Moreover, the Founders were deeply aware of individuals’ cognitive limitations. They sought a less disruptive, more epistemically humble means of removing obnoxious chief executives than assassination, and they created one in the constitutional process of impeachment.
And here’s why I find academics useful for helping start a conversation, but not always for guiding it: Chafetz declares the impeachment of Richard Nixon justifiable. But that’s because he apparently has not read new investigative work on what Watergate was really about, and how it was perpetrated not by Nixon, but by those seeking to damage Nixon. And therein lies a profound danger: often, the only reason we think someone is doing something bad is because someone else with an agenda has managed to persuade us.

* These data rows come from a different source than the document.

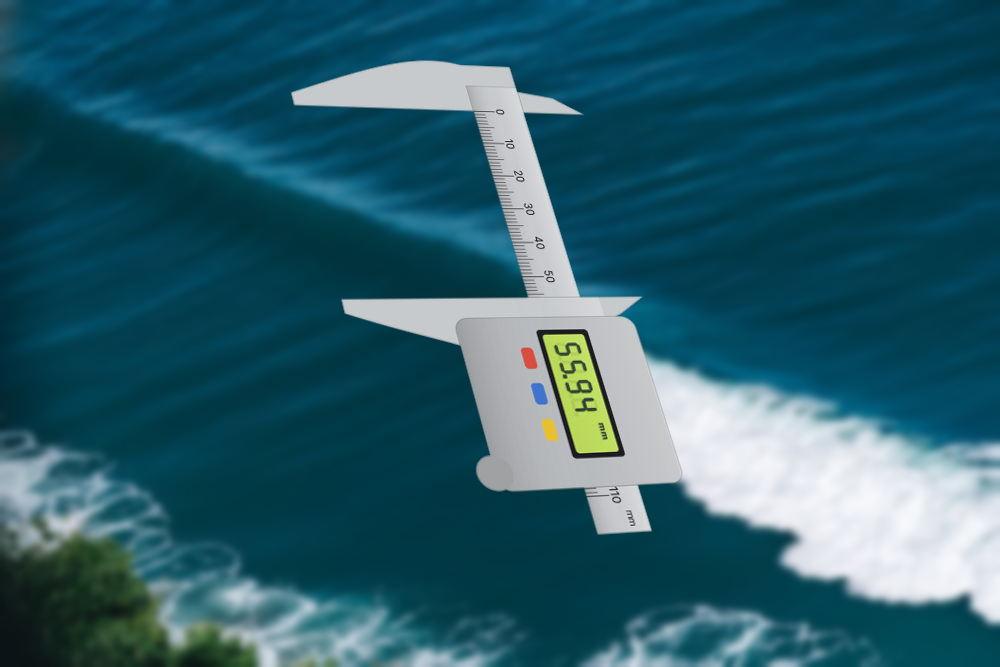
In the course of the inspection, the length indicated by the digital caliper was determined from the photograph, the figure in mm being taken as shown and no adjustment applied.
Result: 55.94 mm
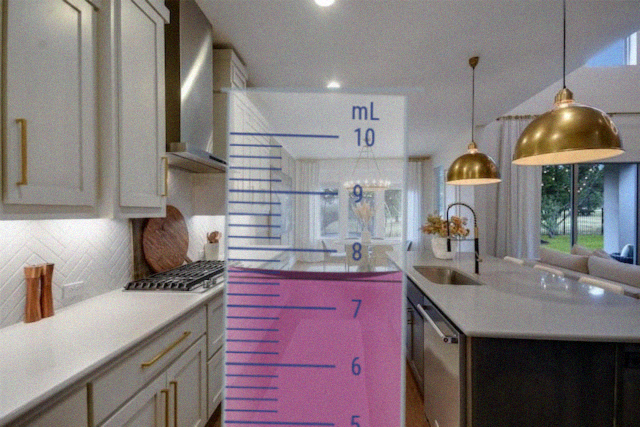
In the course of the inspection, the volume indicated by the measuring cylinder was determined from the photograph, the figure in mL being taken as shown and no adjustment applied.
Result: 7.5 mL
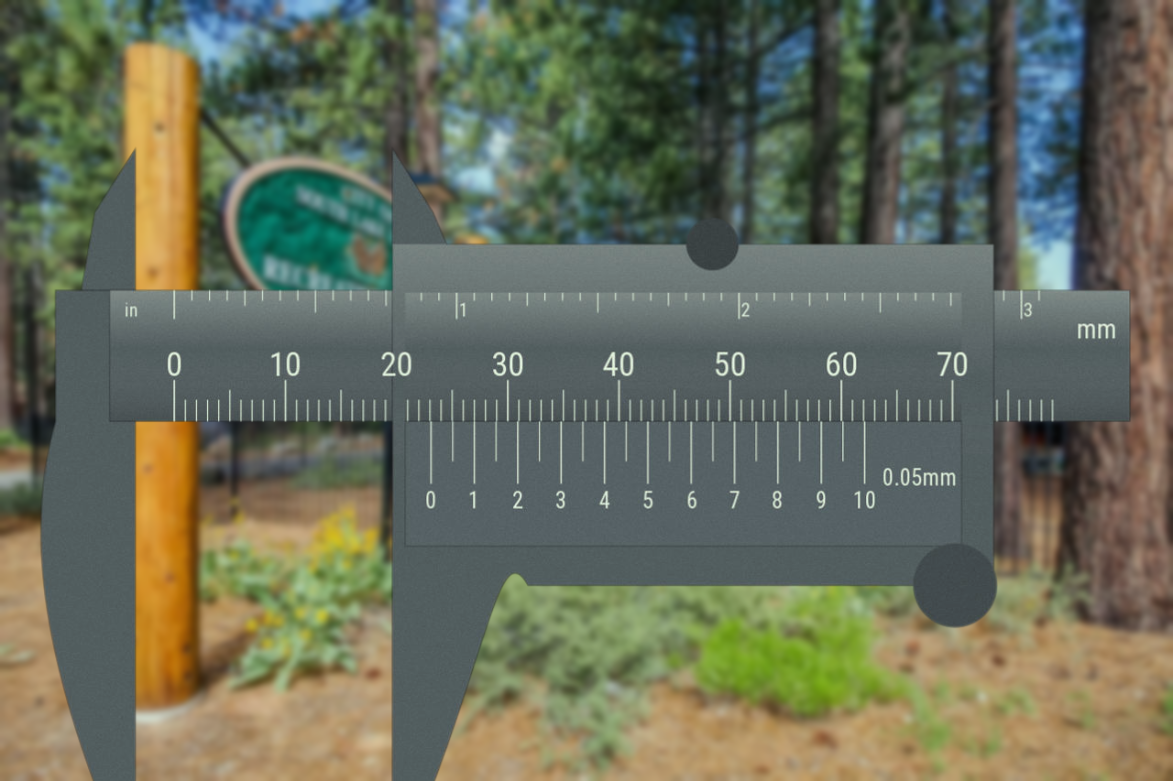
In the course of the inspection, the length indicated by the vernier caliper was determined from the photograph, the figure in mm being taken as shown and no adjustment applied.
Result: 23.1 mm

And, like most professors, Chafetz is more comfortable with the distant and the abstract than with the unresolved controversies of recent decades. He makes no mention of the deaths of John F. Kennedy, Robert Kennedy, and Martin Luther King, whose behavior was repeatedly adjudged a kind of “tyranny” by individuals and groups who felt threatened by the beliefs and actions of King and the Kennedys. Bottom line: one person’s “Barack Obama, Wall Street lackey” is another person’s ““socialist and reckless Barry O,” who must urgently be removed.
We could all stand to do less finger (and dagger) pointing, and make more of an effort to get a cool reading on just who is doing what—and why.